*Exercise A*
In the research data FAQ, which repository is listed for the humanities?
*Exercise B*
Continue the research data FAQ from where it stops.

*Page text*
▼

How do I deposit my research data at the end of a project for long term preservation in a repository?
In general, there is a difference between storing project data during the project phase, for example on a shared drive or in GWDG CloudShare or GWDG Own Cloud, and the digital preservation of research data, for example in a so called Dark Archive (accessible only for authorised persons) or in a public research data repository. Already various possibilities for intermediate storage or digital preservation of research data at the Göttingen Campus (at GWDG and SUB) as well as different repositories for conventional publications (articles, monographs, working papers, students’ papers) such as GoeDoc and GoeScholar. In addition, an image database can be used within Göttingen University (GoePix). If you are looking for an appropriate solution we can connect you a suitable contact person.
For many fields of research there exist national and international discipline specific research data repositories and centres like Pangea (earth and environmental science), Dryad (natural sciences and medicine), ZB Med (medicine), TextGrid Repository (humanities), Gesis (social sciences) or also the cross-disciplinary repository Zenodo. Helpful online resources for the identification of a suitable repository are for example re3data, PubMed Central or OpenDoar. Please have also a look on our website section Research Data Management or contact us!
What is a Persistent Identifier?
Persistent Identifiers (PIDs) make it easy to link and cite digital resources, such as documents, or data sets, in a scientific way. They facilitate finding these digital research results and prevent frustration and loss of information caused by broken links. PIDs refer to a resource independent from its physical hosting location and relative position on webpages. All PID systems have in common that the metadata belonging to the object have to be registered only once. Changes of the location of the object have to be registered at the according resolver agency. While an URL can change if a resource moves to different location on the Internet, the PID stays the same and ensures the unique longterm identification of a digital object.

▲

*Information shown*
▼

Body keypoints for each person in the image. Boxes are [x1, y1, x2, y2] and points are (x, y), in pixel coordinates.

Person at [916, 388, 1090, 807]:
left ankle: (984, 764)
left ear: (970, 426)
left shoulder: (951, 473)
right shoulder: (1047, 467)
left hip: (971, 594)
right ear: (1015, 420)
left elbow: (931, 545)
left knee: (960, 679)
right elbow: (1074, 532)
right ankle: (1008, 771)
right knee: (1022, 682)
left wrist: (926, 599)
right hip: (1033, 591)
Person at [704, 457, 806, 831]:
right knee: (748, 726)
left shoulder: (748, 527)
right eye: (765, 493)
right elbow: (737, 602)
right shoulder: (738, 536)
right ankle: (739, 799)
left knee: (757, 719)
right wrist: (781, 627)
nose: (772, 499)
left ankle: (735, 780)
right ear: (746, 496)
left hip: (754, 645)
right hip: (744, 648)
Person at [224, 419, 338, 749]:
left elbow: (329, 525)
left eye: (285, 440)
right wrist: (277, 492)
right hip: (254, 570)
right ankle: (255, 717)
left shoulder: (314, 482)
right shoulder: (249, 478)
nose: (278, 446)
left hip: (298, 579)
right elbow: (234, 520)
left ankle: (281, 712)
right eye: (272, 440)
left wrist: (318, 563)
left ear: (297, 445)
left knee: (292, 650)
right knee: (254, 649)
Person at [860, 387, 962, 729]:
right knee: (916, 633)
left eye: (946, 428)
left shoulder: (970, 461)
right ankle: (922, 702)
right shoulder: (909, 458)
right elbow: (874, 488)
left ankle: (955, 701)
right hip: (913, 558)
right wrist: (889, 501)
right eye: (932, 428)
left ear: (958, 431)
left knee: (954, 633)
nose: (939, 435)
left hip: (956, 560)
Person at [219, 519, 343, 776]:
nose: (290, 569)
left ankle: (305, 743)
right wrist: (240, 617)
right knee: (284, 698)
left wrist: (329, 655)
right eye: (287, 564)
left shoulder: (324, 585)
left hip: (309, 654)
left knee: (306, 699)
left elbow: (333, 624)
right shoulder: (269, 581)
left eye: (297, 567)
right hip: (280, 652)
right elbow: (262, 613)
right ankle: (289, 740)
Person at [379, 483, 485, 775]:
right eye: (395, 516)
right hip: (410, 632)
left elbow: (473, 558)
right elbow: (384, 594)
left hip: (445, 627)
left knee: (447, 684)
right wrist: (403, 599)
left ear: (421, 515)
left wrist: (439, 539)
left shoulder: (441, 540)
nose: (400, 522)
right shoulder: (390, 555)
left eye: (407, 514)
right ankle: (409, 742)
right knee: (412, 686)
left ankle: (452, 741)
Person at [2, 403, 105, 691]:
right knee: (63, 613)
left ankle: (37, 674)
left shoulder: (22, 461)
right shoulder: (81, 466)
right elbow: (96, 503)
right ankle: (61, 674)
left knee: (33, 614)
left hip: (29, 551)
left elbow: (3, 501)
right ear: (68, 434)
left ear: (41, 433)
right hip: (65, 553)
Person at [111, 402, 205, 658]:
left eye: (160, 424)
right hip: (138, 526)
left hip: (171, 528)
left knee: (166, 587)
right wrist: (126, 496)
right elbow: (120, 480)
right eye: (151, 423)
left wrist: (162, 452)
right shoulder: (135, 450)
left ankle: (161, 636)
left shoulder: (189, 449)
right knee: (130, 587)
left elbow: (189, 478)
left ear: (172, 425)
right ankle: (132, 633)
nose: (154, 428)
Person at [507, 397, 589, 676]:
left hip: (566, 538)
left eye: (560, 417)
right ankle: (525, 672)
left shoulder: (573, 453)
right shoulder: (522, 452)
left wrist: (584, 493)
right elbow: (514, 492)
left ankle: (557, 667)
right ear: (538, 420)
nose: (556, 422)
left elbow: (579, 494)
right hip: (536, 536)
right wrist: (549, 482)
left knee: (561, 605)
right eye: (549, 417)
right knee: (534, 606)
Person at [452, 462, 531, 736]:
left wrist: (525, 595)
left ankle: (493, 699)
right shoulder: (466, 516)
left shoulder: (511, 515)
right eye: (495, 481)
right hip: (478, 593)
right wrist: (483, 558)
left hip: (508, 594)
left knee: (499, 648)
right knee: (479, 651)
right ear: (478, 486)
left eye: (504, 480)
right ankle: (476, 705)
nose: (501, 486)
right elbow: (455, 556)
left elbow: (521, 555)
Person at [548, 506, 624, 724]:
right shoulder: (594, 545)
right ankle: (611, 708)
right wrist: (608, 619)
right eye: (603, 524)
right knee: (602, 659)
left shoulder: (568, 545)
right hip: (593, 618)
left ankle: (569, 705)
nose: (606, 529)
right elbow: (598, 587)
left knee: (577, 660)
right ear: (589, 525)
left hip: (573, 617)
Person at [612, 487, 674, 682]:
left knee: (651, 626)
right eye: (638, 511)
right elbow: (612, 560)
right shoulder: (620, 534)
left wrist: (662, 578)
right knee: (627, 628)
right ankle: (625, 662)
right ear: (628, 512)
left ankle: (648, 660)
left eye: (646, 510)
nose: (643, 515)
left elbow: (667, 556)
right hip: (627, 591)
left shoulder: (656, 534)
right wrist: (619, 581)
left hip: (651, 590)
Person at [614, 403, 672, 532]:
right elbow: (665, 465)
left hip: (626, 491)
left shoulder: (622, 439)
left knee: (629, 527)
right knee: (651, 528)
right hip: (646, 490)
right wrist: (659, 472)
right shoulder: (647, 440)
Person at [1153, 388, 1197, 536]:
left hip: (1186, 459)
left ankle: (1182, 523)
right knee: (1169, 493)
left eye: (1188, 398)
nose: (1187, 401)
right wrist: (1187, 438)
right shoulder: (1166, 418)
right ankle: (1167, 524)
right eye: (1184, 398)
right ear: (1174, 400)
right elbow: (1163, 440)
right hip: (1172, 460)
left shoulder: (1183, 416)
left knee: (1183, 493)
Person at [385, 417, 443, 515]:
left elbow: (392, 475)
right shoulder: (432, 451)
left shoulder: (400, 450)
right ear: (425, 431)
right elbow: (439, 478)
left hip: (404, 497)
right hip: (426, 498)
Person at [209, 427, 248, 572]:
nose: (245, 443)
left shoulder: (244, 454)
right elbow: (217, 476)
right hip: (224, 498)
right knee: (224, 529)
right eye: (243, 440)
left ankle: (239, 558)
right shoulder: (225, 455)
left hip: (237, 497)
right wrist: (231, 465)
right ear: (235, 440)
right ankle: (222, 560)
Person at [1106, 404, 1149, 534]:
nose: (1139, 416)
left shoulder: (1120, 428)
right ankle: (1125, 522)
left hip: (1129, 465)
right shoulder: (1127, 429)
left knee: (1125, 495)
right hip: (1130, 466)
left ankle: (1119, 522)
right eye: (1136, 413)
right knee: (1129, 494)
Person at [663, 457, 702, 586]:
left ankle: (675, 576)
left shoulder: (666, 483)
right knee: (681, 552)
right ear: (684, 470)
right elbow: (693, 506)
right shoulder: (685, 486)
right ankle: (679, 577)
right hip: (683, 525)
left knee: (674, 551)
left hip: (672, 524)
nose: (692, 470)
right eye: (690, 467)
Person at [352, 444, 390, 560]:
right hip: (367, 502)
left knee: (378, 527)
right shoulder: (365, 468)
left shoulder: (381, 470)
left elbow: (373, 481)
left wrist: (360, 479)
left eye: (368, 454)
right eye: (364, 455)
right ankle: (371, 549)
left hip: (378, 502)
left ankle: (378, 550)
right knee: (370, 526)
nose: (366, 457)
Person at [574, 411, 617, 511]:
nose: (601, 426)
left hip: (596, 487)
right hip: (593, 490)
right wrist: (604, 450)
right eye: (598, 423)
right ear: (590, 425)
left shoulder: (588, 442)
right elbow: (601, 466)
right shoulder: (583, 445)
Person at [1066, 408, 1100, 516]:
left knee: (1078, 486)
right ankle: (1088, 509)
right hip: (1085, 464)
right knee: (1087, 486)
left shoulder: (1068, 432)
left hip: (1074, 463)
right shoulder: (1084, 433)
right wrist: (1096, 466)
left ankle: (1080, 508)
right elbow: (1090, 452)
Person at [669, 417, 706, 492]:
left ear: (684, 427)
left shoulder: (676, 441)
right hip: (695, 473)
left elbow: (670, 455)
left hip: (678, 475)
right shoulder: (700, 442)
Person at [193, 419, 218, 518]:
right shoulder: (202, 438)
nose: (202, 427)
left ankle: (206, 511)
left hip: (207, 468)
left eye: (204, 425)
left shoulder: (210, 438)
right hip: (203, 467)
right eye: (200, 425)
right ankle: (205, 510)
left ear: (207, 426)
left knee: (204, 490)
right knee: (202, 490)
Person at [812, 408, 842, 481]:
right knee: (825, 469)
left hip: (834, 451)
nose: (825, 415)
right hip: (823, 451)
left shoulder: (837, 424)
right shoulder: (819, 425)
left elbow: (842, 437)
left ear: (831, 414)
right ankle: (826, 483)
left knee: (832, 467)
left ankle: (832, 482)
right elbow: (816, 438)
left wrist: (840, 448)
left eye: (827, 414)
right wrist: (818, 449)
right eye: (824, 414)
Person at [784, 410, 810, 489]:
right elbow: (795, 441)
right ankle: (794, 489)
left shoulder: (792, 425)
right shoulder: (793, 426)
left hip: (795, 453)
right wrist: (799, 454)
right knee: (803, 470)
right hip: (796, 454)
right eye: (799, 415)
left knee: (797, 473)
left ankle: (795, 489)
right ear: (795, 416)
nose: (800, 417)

▲

*Task result A*
TextGrid Repository

*Task result B*
There are several PID-systems for different kinds of digital resources and objects. At the moment the following systems are most commonly used:
- Digital Object Identifiers (DOIs)
- The DOI system is an identifier scheme administered by the International DOI Foundation. It is built on the Handle System but has its own conventions and an independent business model. More information about DOIs can be found on the website of the DCC.
- How a DOI looks like: doi:10.1000/182
- The handle system is a technology specification which can be used to assign, to manage, and to resolve PIDs. More information about handles can be found here:
- How a Handle looks like: hdl:4263537/4086
- Persistent URLs (PURLs)
- Uniform Resource Names (URN): URNs cannot be directly used in web browsers, but need to be “translated” into an URL. The URN resolving service for Germany and Switzerland is located at the Deutsche Nationalbibliothek.
- How a typical German URN looks like: urn:nbn:de:1111-20091210269
- Archival Resource Key Identifiers (ARKs)
- How an ARK looks like: ark:/13030/tf5p30086k
Handles, DOIs, PURLs and URNs are also described in more detail here.
PIDs are not only used to identify digital resources, but can also be used to uniquely identify researchers, which can be quite handy if you have a frequent name or change your name during your research career. ORCID and Thomson Reuters ResearcherID are PID-systems for researchers.